LISTED RECORDS –
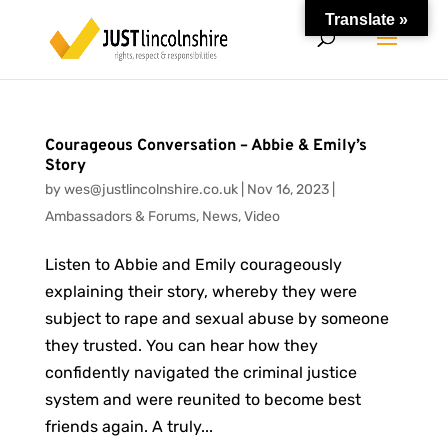
Translate »
Courageous Conversation – Abbie & Emily’s
Story
by
wes@justlincolnshire.co.uk
|
Nov 16, 2023
|
Ambassadors & Forums
,
News
,
Video
Listen to Abbie and Emily courageously
explaining their story, whereby they were
subject to rape and sexual abuse by someone
they trusted. You can hear how they
confidently navigated the criminal justice
system and were reunited to become best
friends again. A truly...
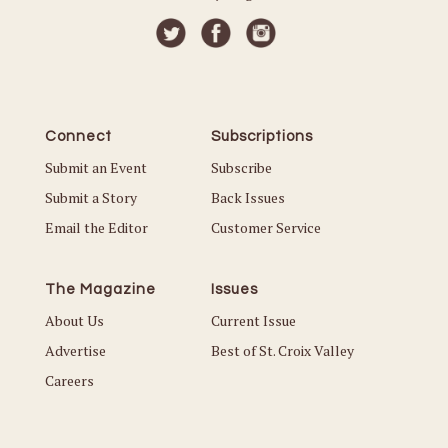
Connect
Subscriptions
Submit an Event
Subscribe
Submit a Story
Back Issues
Email the Editor
Customer Service
The Magazine
Issues
About Us
Current Issue
Advertise
Best of St. Croix Valley
Careers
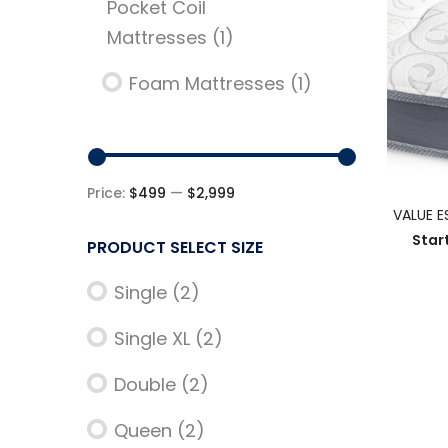
Pocket Coil
Mattresses
(1)
Foam Mattresses
(1)
Price:
$499
—
$2,999
VALUE E
Star
PRODUCT SELECT SIZE
Single
(2)
Single XL
(2)
Double
(2)
Queen
(2)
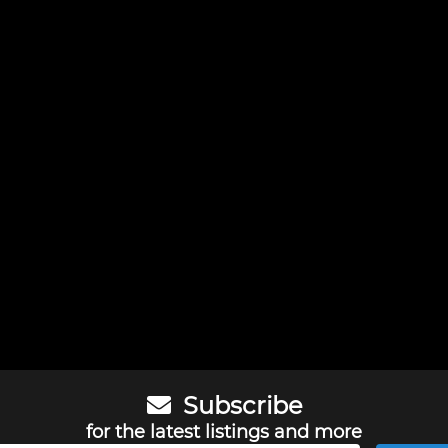
Subscribe
for the latest listings and more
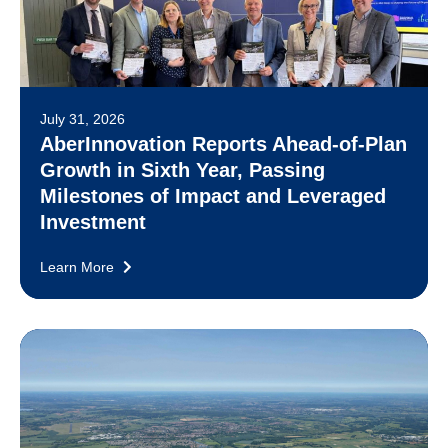
July 31, 2026
AberInnovation Reports Ahead-of-Plan
Growth in Sixth Year, Passing
Milestones of Impact and Leveraged
Investment
Learn More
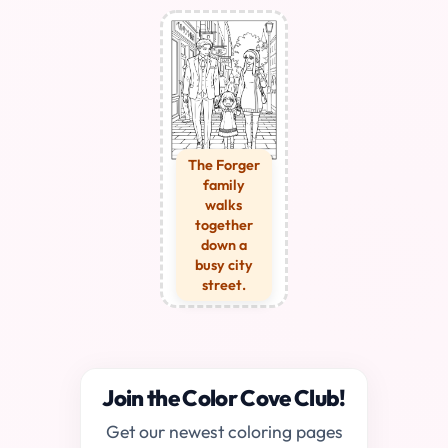
The Forger
family
walks
together
down a
busy city
street.
Join the Color Cove Club!
Get our newest coloring pages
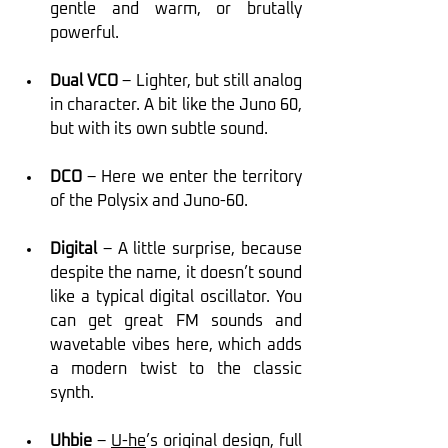
gentle and warm, or brutally 
powerful.
Dual VCO
 – Lighter, but still analog 
in character. A bit like the Juno 60, 
but with its own subtle sound.
DCO
 – Here we enter the territory 
of the Polysix and Juno-60.
Digital
 – A little surprise, because 
despite the name, it doesn’t sound 
like a typical digital oscillator. You 
can get great FM sounds and 
wavetable vibes here, which adds 
a modern twist to the classic 
synth.
Uhbie
 – 
U-he
’s original design, full 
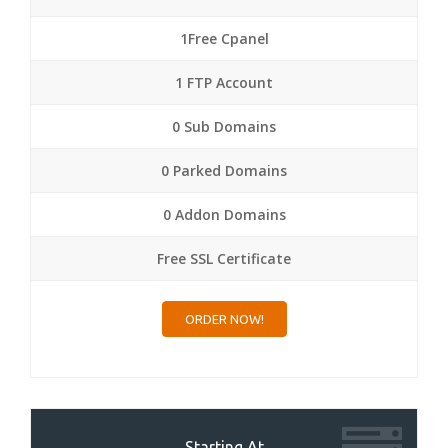
1Free Cpanel
1 FTP Account
0 Sub Domains
0 Parked Domains
0 Addon Domains
Free SSL Certificate
ORDER NOW!
Starting At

WHAT YOU ARE ASKED TO DO – Gather each line of the records holding the string "Emily".

RESULT BELOW –
Courageous Conversation – Abbie & Emily’s
Listen to Abbie and Emily courageously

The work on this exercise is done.